Experts: Provide incentives to help boost EPF savings


Smart savings: The government could also provide various incentives to encourage those with low retirement funds save more.. — AZLINA ABDULLAH/ The Star

PETALING JAYA: Increase private sector workers’ salaries and provide incentives such as tax exemption to encourage Employees Provident Fund (EPF) members with low savings to work on rebuilding their retirement funds, experts say.

Associated Chinese Chambers of Commerce and Industry of Malaysia (ACCCIM) SMEs committee chairman Koong Lin Loong said EPF contributors had a duty to ensure that they have enough for their retirement.

“They must be responsible for their own act, so they need to work harder, do two jobs to get back their savings because once you withdraw, your principal will be lower and EPF grows based on the dividends given based on the principal amount,” he said.

The government, he added, could also provide various incentives to encourage those with low retirement funds to put in more savings.

“We can provide incentives to, say, contributors with savings of less than RM10,000; if they save RM100, they will get an additional RM25, so they will have RM125 more for the principal.

“As for the M40 earners who are paying tax, perhaps the government can give extra tax incentives to encourage them to save and recoup their EPF savings,” he said.

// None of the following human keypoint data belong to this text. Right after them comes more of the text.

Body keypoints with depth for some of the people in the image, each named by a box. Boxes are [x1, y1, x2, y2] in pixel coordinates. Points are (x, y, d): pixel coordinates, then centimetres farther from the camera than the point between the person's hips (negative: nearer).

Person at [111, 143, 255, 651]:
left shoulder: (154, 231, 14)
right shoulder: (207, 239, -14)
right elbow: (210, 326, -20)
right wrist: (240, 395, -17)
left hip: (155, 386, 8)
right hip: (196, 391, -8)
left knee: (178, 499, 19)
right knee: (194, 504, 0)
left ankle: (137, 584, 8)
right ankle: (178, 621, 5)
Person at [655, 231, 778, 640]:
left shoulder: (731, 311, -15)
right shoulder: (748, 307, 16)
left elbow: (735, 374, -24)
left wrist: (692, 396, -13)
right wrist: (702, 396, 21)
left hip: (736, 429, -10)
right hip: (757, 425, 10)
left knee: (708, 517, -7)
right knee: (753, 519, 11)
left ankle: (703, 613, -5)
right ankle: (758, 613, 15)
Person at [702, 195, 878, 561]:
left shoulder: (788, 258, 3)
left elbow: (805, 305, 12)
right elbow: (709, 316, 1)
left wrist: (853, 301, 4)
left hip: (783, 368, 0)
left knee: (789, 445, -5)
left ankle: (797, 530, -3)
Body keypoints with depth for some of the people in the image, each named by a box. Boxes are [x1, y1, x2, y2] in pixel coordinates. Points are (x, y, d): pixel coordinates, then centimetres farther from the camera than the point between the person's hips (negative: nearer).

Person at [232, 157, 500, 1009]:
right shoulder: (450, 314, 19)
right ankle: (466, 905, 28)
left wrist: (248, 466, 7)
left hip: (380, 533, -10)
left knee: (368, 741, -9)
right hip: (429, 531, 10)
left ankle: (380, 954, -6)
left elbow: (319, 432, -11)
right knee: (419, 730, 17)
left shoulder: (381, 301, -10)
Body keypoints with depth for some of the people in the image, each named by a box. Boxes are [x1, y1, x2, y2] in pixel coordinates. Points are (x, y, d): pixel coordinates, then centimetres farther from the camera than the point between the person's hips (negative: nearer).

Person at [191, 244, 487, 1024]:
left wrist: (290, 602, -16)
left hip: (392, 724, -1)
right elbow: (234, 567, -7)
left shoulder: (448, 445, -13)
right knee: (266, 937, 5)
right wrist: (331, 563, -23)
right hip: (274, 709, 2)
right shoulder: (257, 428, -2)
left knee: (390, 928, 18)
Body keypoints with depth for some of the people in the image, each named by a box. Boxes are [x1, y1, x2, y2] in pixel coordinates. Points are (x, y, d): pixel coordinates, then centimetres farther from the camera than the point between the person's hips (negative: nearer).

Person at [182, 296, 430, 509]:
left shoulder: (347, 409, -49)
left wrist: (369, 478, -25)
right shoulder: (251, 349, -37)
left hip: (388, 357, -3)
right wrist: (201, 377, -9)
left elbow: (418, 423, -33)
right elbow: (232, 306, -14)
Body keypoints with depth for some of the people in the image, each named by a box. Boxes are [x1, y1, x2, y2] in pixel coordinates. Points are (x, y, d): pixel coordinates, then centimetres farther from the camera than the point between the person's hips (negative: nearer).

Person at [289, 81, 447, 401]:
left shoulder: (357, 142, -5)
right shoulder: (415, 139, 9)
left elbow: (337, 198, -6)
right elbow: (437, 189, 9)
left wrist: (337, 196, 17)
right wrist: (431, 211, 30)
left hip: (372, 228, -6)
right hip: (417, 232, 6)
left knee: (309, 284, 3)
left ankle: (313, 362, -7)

Koong was addressing talk that there could be another round of EPF withdrawals, even though the government has not indicated so.

A total of RM145bil was withdrawn by EPF members under the four Covid-19-related programmes, namely i-Lestari (April 2020), i-Sinar (December 2020), i-Citra (July 2021) and a special withdrawal (March 2022).

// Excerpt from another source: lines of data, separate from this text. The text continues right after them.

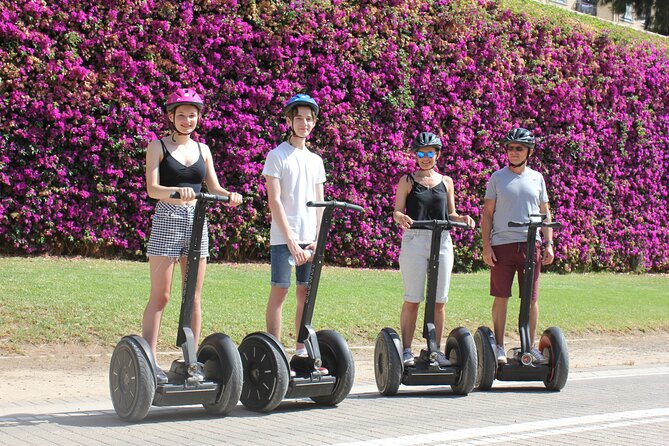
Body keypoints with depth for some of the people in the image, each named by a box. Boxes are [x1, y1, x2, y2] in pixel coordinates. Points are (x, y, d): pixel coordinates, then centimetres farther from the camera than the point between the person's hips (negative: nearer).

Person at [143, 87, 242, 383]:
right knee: (160, 295, -6)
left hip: (196, 222, 4)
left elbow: (213, 187, 12)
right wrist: (177, 191, -29)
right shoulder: (158, 146, 2)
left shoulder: (202, 150, 15)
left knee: (193, 297, 5)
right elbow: (152, 188, -9)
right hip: (167, 220, -4)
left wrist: (229, 196, -11)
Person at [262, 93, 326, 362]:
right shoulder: (277, 156, -2)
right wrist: (291, 240, -16)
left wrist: (318, 239, 0)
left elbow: (320, 203, 14)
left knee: (306, 293, 5)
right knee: (280, 290, -6)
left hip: (310, 238, 5)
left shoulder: (315, 161, 15)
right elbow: (274, 201, -9)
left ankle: (301, 350, 12)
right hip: (283, 237, -5)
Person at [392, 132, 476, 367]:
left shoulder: (446, 182, 15)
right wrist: (401, 217, -22)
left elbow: (450, 213, 17)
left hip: (442, 241, 3)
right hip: (414, 240, -3)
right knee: (412, 300, -4)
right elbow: (397, 212, 1)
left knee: (439, 300, 3)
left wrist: (462, 218, -4)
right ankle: (406, 351, 1)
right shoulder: (407, 181, 6)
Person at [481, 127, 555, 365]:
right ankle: (499, 347, 8)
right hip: (502, 244, -2)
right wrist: (486, 246, -4)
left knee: (531, 298, 2)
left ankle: (530, 346, 11)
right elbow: (487, 214, 4)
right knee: (501, 297, 0)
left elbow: (545, 213, 15)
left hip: (530, 244, 2)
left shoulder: (537, 178, 12)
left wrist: (549, 243, 6)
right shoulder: (497, 177, 6)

Financial expert Prof Dr Mohamad Fazli Sabri said the public could opt for a private retirement scheme or other investment plans.

“They could increase their contributions if they could afford to or opt for a private retirement scheme, invest in gold or unit trust,” he said.

He said that at the same time, the government should beef up its outreach programme to improve the public’s financial awareness and literacy.

Former EPF chairman Tan Sri Samsudin Osman said with the current high expenditure, there wouldn’t be much left for employees in the private sector to save for their retirement.

“What they are getting is low and they have to survive the present days, so what else can they save?

“The private sector workers should be given a pay raise to help them save for their retirement,” he said.

The experts also feel that the government should not consider allowing another round of withdrawals.

ACCCIM’s Koong said the government should avoid giving another across-the-board approval for EPF withdrawal because the money was supposed to be the safety net for private sector employees, especially those in the B40 and M40 groups.

However, he said, EPF could possibly make an exception for people under two categories – those who were hit badly during the pandemic and those who lost their jobs.

He added that as Malaysia moved towards an ageing nation, if these people have low or no EPF savings, they would be a great burden to the government.

Deputy Finance Minister I Datuk Mohd Shahar Abdullah had said that as of June 30, 6.62 million members or 52% of the total of 12.78 million EPF members aged under 55 had savings of less than RM10,000.

About 3.2 million members under the age of 55 had savings of below RM1,000.

Koong warned of the possibility of seeing the 52% balloon to 60% should an “unnecessary” withdrawal be allowed.

“After you retire you still have 15 or 20 years to live, the minimum retirement savings as mentioned by EPF is RM240,000, meaning you have barely RM1,000 per month for 20 years.

“Today, the number is 52%, but I am sure it will go up to 60% or higher if we continue to allow withdrawals, politically driven or not, that are not based on necessity,” he said.

Prof Mohamad Fazli called on the government to conduct a study to see whether the past withdrawals had indeed been effective in helping the target groups brave the challenging economic situation.

Expressing worries of yet another round of withdrawals, he said: “When will this stop? Even a mountain will collapse if we keep on excavating.

“Look at the statistics, how many of us have less than RM1,000 or RM10,000 (in their EPF), how can they survive if there’s inflation at the time of their retirement?”

Like Koong, Prof Mohamad Fazli said the government needed to impose a more stringent criterion and allow only those in need to withdraw their retirement funds.